FlingBot: The Unreasonable Effectiveness of Dynamic Manipulation for Cloth Unfolding

TL;DR

FlingBot introduces a self-supervised learning framework that leverages dynamic flinging actions for efficient cloth unfolding, outperforming static methods and generalizing to larger and different cloth types, including real-world applications.

Contribution

The paper presents FlingBot, a novel approach that uses dynamic flinging actions with a dual-arm robot to unfold cloth efficiently, surpassing static methods and enabling larger and varied cloth manipulation.

Findings

Achieves over 80% coverage within 3 actions on new cloths.

Successfully unfolds cloths larger than the robot's reach.
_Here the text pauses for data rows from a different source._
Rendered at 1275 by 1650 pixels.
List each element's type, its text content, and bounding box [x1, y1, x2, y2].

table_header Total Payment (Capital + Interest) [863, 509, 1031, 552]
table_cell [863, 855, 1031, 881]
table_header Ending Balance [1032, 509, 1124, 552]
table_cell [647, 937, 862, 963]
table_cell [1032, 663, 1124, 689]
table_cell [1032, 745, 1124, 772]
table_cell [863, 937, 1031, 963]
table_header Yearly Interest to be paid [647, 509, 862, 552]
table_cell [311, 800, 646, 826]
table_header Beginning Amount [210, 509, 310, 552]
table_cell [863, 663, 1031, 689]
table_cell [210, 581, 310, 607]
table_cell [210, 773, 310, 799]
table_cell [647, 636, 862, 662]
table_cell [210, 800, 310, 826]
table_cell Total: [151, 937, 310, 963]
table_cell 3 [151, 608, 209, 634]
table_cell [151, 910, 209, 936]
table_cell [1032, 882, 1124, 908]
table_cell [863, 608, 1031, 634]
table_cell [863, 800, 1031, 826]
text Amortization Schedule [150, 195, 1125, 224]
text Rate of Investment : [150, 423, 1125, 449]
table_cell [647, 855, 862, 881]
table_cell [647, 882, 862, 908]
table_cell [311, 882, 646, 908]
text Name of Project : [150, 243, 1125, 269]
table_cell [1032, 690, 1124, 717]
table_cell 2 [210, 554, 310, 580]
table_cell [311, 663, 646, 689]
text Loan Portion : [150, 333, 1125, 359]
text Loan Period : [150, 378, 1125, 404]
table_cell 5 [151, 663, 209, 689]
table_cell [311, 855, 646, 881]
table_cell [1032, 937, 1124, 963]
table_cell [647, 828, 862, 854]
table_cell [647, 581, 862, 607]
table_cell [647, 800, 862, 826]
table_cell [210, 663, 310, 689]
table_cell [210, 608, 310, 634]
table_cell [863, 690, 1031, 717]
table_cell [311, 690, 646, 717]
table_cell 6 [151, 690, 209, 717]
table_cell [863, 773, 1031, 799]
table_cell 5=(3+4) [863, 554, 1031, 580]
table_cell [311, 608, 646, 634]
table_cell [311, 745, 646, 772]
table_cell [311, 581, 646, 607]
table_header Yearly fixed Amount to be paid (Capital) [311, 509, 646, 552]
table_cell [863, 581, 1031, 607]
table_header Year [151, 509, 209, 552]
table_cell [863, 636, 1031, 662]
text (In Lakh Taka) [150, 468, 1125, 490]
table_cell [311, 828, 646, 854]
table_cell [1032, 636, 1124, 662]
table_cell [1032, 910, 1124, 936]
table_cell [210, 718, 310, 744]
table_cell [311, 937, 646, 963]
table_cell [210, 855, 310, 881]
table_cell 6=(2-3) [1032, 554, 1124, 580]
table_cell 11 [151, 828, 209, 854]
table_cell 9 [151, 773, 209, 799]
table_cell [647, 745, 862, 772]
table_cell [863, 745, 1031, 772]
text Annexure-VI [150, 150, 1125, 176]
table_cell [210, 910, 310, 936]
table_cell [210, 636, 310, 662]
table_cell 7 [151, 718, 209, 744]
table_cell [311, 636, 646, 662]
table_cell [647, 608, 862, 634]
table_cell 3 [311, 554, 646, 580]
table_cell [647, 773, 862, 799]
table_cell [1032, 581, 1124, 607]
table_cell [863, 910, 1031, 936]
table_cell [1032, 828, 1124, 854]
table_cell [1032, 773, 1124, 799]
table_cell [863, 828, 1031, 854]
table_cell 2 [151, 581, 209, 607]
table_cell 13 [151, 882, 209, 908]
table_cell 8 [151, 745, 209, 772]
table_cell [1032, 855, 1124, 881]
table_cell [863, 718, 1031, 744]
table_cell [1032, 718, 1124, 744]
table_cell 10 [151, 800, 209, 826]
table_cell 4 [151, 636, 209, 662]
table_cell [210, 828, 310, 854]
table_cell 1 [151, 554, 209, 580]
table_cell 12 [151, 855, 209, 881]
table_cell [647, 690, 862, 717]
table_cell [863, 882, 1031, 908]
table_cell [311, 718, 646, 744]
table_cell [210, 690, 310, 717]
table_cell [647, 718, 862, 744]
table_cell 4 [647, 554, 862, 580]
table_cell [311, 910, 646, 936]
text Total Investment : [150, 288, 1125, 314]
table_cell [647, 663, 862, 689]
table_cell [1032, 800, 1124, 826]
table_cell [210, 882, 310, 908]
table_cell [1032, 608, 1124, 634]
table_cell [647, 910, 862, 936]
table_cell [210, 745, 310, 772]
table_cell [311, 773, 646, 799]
Generalizes to T-shirts despite training on rectangular cloths.

Abstract

High-velocity dynamic actions (e.g., fling or throw) play a crucial role in our everyday interaction with deformable objects by improving our efficiency and effectively expanding our physical reach range. Yet, most prior works have tackled cloth manipulation using exclusively single-arm quasi-static actions, which requires a large number of interactions for challenging initial cloth configurations and strictly limits the maximum cloth size by the robot's reach range. In this work, we demonstrate the effectiveness of dynamic flinging actions for cloth unfolding with our proposed self-supervised learning framework, FlingBot. Our approach learns how to unfold a piece of fabric from arbitrary initial configurations using a pick, stretch, and fling primitive for a dual-arm setup from visual observations. The final system achieves over 80% coverage within 3 actions on novel cloths, can unfold cloths larger than the system's reach range, and generalizes to T-shirts despite being trained on only rectangular cloths. We also finetuned FlingBot on a real-world dual-arm robot platform, where it increased the cloth coverage over 4 times more than the quasi-static baseline did. The simplicity of FlingBot combined with its superior performance over quasi-static baselines demonstrates the effectiveness of dynamic actions for deformable object manipulation.